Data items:
□ □ □
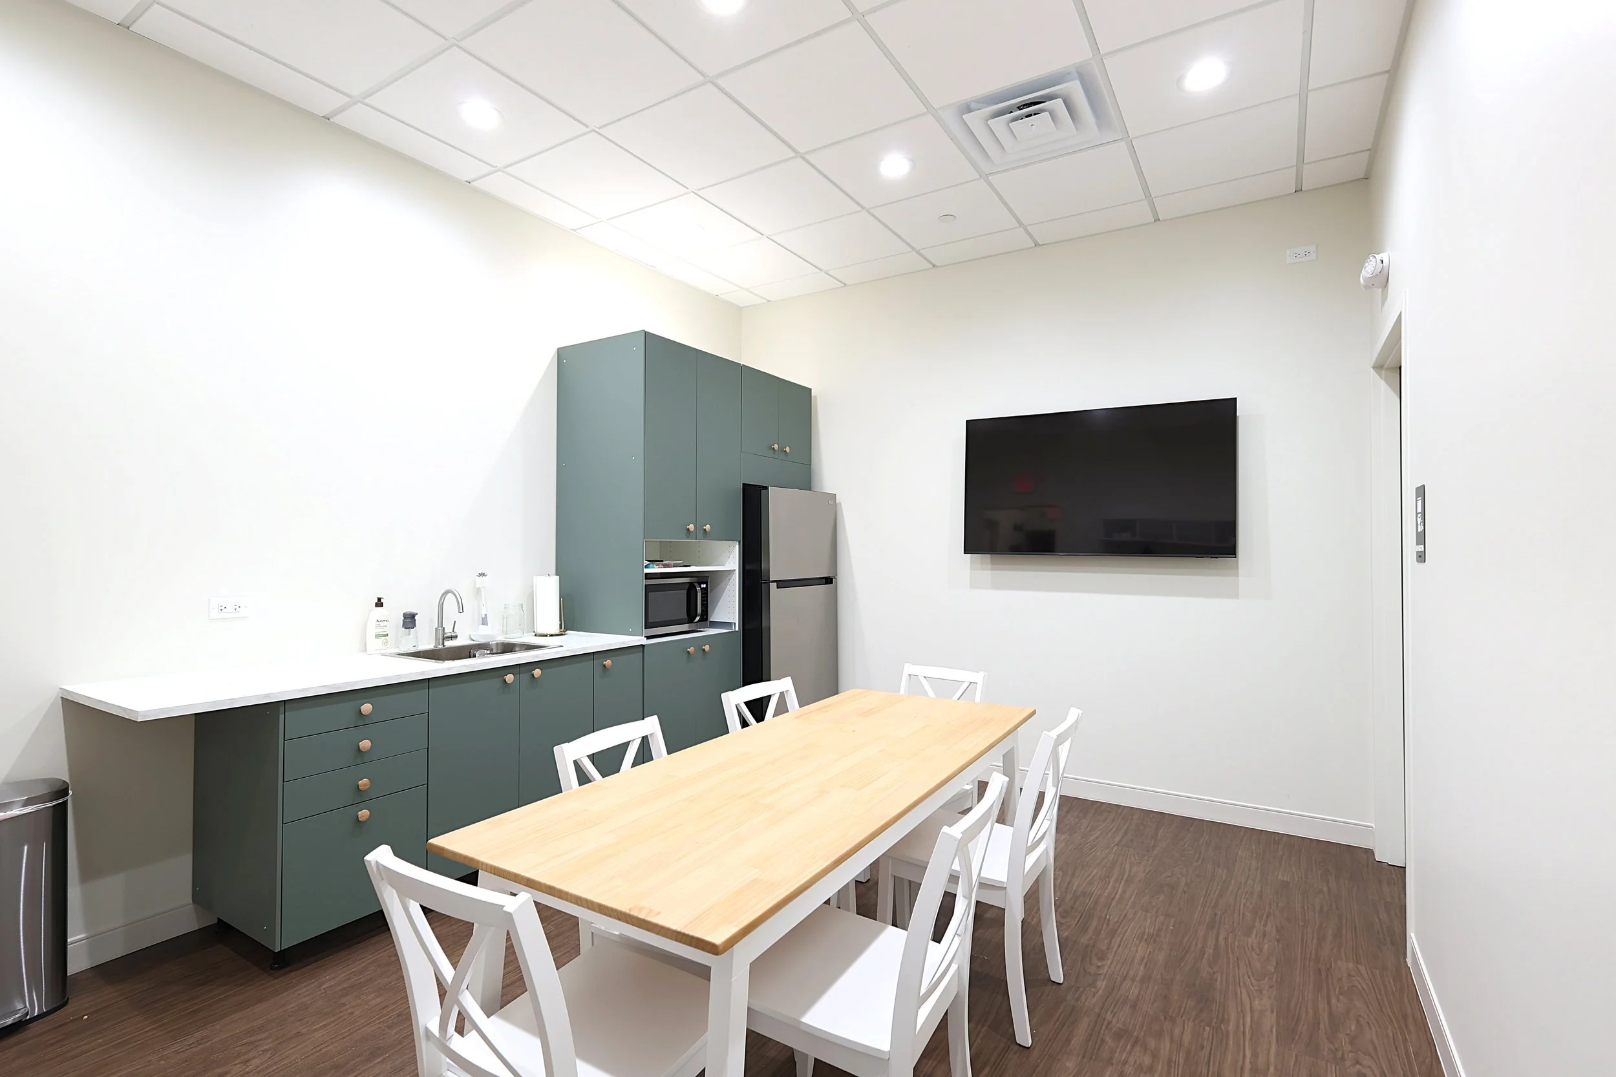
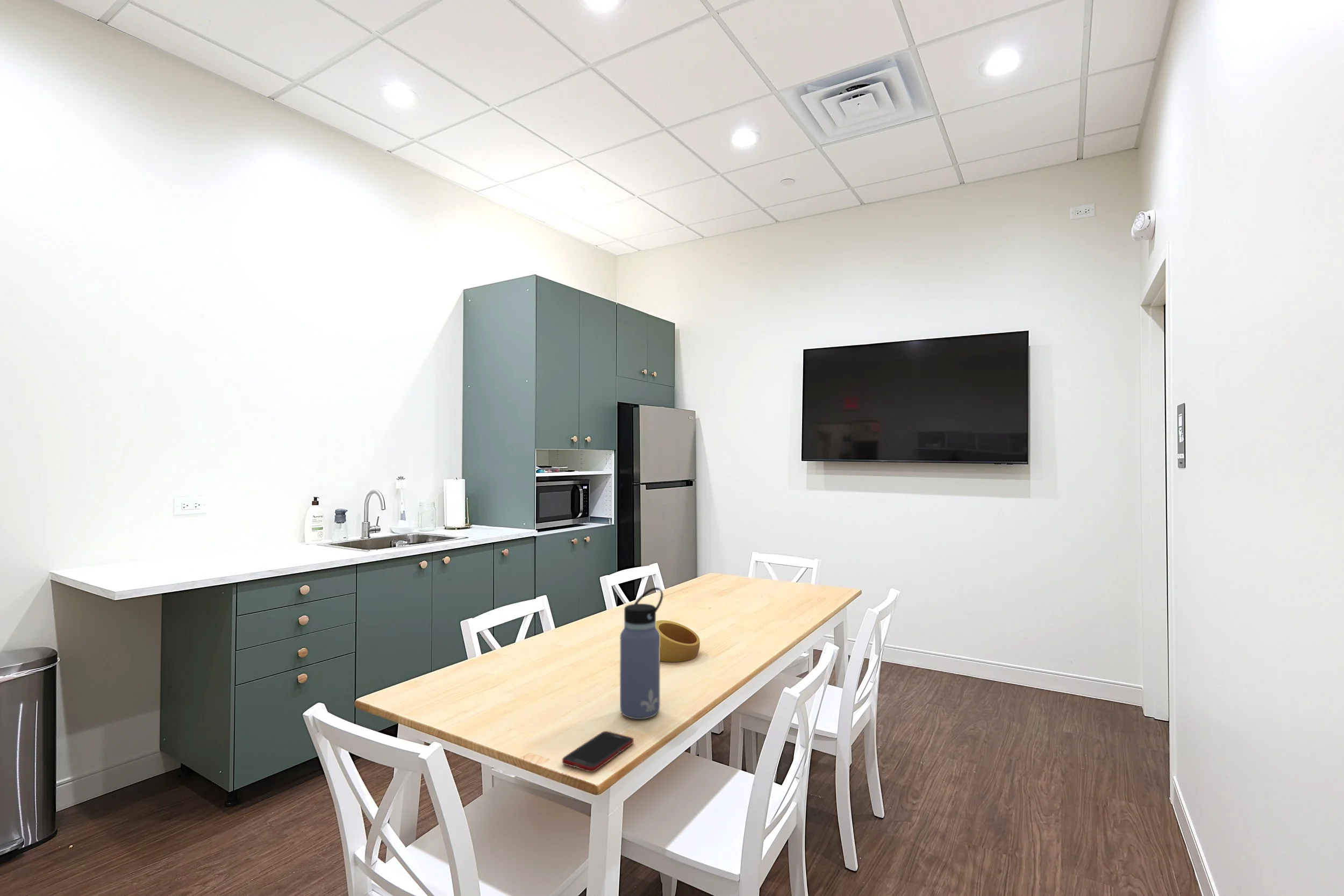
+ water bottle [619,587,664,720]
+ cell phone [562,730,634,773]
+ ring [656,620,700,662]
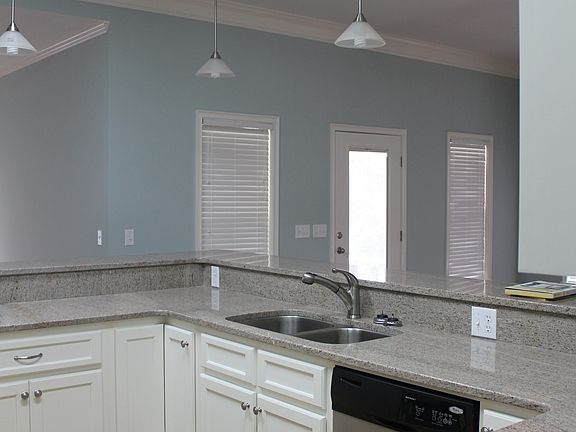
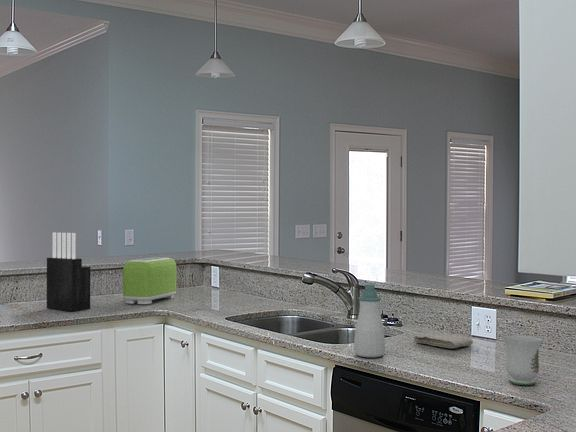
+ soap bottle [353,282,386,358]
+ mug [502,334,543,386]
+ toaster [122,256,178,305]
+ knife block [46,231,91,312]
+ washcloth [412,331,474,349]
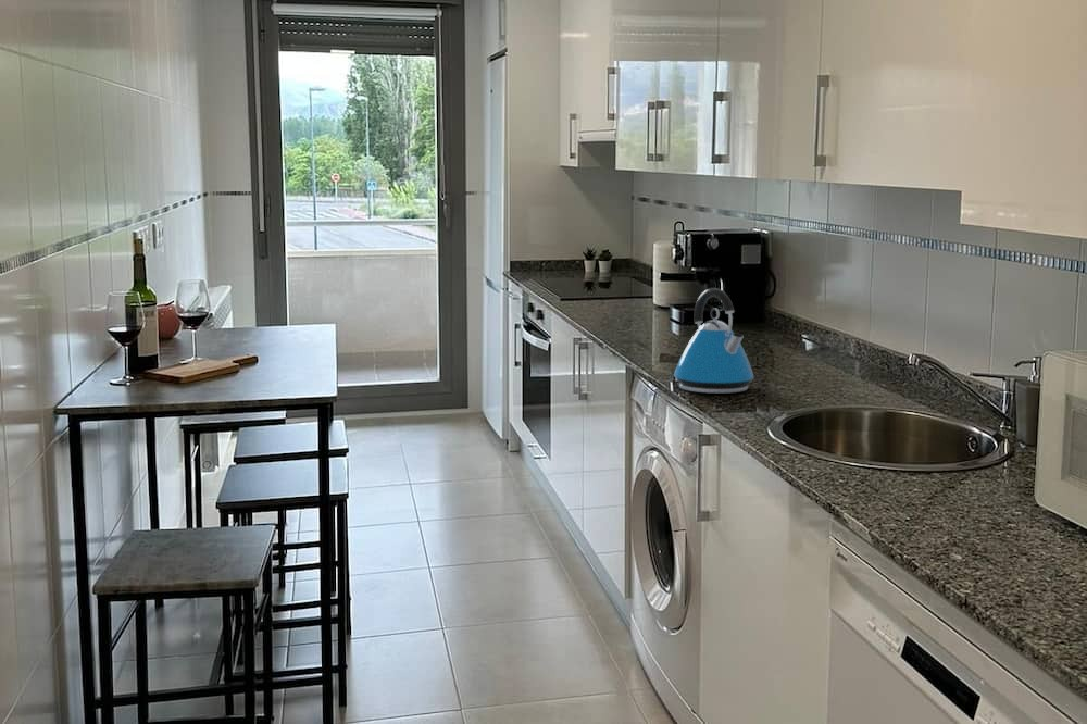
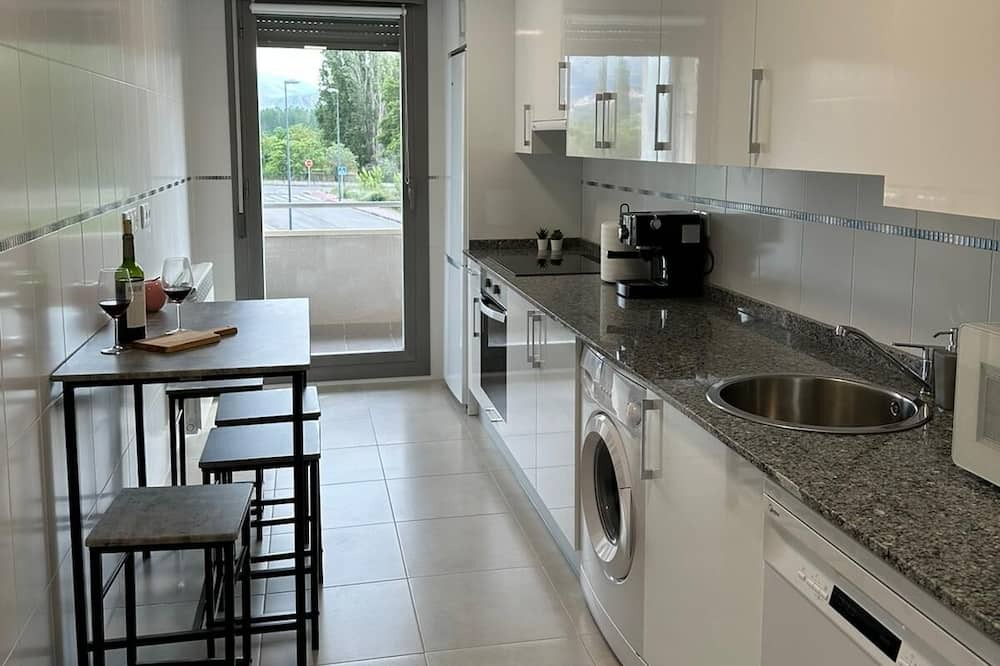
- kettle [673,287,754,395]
□ □ □
**To do:** Skip the pictures, then write out every entry exactly.

**Completed exercise:**
+ water bottle [619,587,664,720]
+ cell phone [562,730,634,773]
+ ring [656,620,700,662]
+ soap bottle [353,282,386,358]
+ mug [502,334,543,386]
+ toaster [122,256,178,305]
+ knife block [46,231,91,312]
+ washcloth [412,331,474,349]
- kettle [673,287,754,395]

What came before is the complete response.